La raccomandazione vale per i frutti di bosco surgelati comprati al supermercato, ma anche e soprattutto per i laboratori di pasticceria artigianali, le gelaterie e tutti gli operatori che lavorano questo tipo di frutta. Purtroppo sia i cittadini sia gli operatori del settore non sono mai stati informati in modo adeguato e non lo sono ancora, per questo da noi si contano quasi 2000 casi di epatite A e la conta non è finita.
 
Negli stessi giorni in cui in Australia è uscita la notizia dei frutti di bosco, sui media anglosassoni,  la rivista BioScience ha pubblicato uno studio che fornisce i numeri sul commercio globale di cibo, calcolati con un metodo nuovo, che considera oltre ai parametri tradizionali, la valutazione del valore nutrizionale degli alimenti correlata al consumo di risorse. Si tratta di cifre da cui emerge in modo evidente come  non esiste frontiera o dogana in grado di  arrestare il fenomeno. Secondo lo studio tra il 2000 e il 2009, il valore commerciale dell’esportazione di cibo è stato, in media, di 522 miliardi di dollari all’anno. Più di un quinto delle calorie ottenute nelle fattorie, che consumano il 20% dei terreni, diventano merci da esportazione. Più del 70% del commercio mondiale è concentrato in 20 paesi esportatori e 33 importatori.
 
Un quarto circa delle derrate alimentari commercializzate è di origine animale, che  forniscono solo il 5% delle calorie globali.

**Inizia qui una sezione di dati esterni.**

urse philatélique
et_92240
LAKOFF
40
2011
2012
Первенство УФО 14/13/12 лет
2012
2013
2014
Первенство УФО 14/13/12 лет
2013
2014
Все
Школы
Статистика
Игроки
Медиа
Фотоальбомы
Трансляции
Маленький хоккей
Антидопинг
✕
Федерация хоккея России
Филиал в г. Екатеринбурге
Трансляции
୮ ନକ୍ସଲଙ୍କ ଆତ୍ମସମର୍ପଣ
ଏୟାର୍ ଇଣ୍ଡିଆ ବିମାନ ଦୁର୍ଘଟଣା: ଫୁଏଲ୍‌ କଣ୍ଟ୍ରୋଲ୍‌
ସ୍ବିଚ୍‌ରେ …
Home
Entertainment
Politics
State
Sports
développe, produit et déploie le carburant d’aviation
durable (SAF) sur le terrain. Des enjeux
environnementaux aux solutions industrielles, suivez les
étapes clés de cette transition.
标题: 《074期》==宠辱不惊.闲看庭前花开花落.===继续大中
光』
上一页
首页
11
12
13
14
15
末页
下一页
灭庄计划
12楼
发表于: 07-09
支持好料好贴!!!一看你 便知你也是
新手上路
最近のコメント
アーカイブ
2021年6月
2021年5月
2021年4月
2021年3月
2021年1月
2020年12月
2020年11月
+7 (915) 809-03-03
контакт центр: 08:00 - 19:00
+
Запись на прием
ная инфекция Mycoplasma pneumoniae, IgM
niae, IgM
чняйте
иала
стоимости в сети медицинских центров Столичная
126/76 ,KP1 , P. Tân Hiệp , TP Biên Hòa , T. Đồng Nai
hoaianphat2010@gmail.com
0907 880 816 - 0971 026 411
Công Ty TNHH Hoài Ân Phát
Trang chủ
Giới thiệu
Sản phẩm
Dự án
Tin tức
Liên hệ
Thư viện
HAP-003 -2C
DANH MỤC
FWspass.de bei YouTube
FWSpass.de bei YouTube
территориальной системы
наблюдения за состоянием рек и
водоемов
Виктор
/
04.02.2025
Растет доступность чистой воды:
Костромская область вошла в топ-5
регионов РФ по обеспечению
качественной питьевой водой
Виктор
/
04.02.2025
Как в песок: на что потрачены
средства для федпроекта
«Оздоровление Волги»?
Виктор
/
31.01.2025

La stima è che le esportazioni di carni consumano fino all’8% delle terre dedicate all’agricoltura. La maggior parte del denaro che ruota attorno al business alimentare è concentrato in Europa, anche se buona parte delle derrate viene coltivata altrove. L’Europa esporta alimenti per ottenere i quali si consumano 9 milioni di ettari coltivabili. Nello studio il giudizio su ogni singolo paese varia a seconda del parametro. Per esempio, la Cina esporta mele e altri frutti ad alto valore commerciale, ma importa alimenti di scarso valore come la soia,  il Kenya esporta tè e caffè e importa farine e cereali.
 
Alcune materie prima come la soia esportata da Stati Uniti, Brasile, Argentina e Cina determina  la presenza di aree ad elevatissimo sfruttamento dei suoli e con un’elevata richiesta di acqua. Stabilire regole che assicurino la sicurezza degli alimenti, in questo scenario, e con i molteplici interessi in gioco, non è semplice. L’unica soluzione efficace, come dimostra anche la vicenda dei frutti di bosco sino-austro-cileni, è obbligare tutti i componenti della filiera alla tracciabilità, e a rispettare le norme di igiene.